The perfect monk
The monastery of Mogiła houses an unusual painting depicting the allegory of monastic life - Vitae religiosae typica descriptio. The painting, made around the middle of the 17th century, was modeled on the copperplate in Cologne by Michael Birbaum (c. 1610). The creator of the graphic concept was Christopher Pilckmann (1565-1637), Abbot of the Premonstratensian monastery in Steinfeld. This painting is a fairly faithful imitation of the graphic prototype.
In the center of the extensive composition of the Vitae religiosae typica descriptio, there is a figure of a crucified monk in a white habit, with a crown of thorns on his head, blindfolded eyes, and a padlocked mouth. It is intended to both illustrate the dangers that await a monk on his spiritual journey and be a model for him to follow.
The extensive symbolism in the painting shows the life that each monk will probably lead. Therefore, it is treated as a warning, but also as a hope for achieving sanctity.
The ideal of contemplative life - vita contemplativa - is to choose to be crucified for the world during temporal life. Following the crucified Jesus Christ (imitatio Christi) and following the Rule are ways to overcome the three evil powers: the Devil, the mortal body, and the charms of this world. Suspension on the cross suspends the monk above temporal reality, showing the way to salvation: through spiritual and physical austerities.
A crucified monk in a white habit symbolizes both the following of Jesus Christ (readiness to surrender his body to torments), as well as innocence and the pursuit of holiness.
His lips, locked with a padlock, symbolize humility.

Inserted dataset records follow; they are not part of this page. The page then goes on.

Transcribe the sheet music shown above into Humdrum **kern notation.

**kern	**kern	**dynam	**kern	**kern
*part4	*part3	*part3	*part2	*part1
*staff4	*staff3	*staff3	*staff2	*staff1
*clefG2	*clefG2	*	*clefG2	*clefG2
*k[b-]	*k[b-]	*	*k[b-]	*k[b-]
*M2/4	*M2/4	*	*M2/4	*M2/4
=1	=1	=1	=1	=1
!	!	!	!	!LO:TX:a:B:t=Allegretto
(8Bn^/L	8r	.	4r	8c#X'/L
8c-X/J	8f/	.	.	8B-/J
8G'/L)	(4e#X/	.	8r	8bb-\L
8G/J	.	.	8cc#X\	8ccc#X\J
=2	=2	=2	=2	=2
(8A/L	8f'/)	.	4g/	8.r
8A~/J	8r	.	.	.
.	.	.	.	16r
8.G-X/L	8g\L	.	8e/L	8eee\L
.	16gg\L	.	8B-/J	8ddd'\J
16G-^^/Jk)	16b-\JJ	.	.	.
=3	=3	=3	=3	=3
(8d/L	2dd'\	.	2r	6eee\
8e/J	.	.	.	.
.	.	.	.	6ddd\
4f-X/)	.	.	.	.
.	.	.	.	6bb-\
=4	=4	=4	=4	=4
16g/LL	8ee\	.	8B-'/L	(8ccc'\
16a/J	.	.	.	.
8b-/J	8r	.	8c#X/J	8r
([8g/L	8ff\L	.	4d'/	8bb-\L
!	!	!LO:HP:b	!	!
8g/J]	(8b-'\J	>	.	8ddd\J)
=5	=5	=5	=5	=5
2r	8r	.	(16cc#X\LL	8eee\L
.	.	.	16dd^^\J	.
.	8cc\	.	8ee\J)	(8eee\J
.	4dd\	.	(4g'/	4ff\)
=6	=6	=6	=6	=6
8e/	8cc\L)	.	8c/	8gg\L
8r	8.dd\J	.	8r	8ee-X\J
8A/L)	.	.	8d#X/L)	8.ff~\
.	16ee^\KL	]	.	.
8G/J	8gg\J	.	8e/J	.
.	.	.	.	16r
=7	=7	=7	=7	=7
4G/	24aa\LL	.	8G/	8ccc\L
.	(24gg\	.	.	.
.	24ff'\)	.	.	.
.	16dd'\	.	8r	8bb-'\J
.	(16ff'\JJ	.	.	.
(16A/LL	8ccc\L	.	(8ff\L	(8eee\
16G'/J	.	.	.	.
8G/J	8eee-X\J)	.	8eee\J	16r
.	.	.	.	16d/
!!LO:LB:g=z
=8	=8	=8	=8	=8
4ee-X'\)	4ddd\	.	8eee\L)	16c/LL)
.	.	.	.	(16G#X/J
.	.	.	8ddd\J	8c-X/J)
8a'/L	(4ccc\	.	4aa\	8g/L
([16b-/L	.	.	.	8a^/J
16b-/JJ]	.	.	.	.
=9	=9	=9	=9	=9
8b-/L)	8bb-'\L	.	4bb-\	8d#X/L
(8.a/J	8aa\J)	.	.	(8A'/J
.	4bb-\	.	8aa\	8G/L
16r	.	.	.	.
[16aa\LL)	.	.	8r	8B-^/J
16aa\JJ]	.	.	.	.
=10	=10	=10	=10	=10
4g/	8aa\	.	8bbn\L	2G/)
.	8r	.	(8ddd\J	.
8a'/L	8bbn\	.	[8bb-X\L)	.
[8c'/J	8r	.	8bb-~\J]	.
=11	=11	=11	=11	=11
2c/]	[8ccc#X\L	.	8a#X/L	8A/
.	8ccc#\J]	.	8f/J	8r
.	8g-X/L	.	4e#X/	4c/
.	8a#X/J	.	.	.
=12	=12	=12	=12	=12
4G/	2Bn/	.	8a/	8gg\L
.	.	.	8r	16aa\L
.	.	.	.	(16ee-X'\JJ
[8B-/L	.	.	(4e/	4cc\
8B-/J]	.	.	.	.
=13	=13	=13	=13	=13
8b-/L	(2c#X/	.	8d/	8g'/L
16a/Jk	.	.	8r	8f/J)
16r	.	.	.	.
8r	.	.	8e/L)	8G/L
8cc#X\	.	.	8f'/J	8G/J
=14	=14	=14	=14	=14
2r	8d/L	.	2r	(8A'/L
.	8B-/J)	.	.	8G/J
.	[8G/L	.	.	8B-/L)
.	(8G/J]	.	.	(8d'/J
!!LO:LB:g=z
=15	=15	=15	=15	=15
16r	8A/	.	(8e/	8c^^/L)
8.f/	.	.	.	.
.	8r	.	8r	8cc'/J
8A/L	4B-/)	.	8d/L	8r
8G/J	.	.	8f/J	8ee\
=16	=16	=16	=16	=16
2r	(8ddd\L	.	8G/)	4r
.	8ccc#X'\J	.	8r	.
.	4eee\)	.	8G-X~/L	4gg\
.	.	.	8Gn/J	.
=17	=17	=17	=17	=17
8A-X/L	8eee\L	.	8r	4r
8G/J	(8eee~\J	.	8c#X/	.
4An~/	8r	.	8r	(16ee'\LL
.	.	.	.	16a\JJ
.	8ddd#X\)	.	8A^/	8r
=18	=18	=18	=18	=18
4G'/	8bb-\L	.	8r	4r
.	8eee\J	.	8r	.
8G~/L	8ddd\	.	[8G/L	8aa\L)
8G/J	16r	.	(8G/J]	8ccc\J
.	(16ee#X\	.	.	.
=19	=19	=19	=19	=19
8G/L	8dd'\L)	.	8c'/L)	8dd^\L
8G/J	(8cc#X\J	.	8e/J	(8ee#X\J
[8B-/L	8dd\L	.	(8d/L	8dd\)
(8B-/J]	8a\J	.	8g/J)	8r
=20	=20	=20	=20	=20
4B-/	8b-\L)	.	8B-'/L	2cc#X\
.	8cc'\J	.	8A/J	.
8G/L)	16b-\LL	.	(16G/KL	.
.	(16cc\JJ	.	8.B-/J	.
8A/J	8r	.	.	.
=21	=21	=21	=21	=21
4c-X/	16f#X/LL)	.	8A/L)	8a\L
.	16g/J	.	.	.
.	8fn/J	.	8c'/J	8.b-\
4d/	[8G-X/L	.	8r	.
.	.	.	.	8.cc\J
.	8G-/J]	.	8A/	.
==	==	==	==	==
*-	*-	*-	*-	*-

The roses painted on the ends of the arms and at the bottom of the cross symbolize the religious vows of obedience, chastity, and poverty. The monk holds in his two hands, nailed to the cross, burning oil lamps. These are a symbol of enlightenment and erudition. The monk is surrounded by plaques and bands with quotes from the Holy Bible.The devil - grotesquely depicted as a hairy figure with hooves and horns - tries to overthrow the cross, embedded in a two-tier base. A half-naked, blindfolded figure, attacked by vermin, is aimed with arrows at the monk. This symbolizes the mortality of the body. Below the cross there is a coffin with the inscription: Mundo mortuus (Dead for the World).
The whole composition is overseen by Christ holding two crowns in his hands: one of thorns and the other of gold.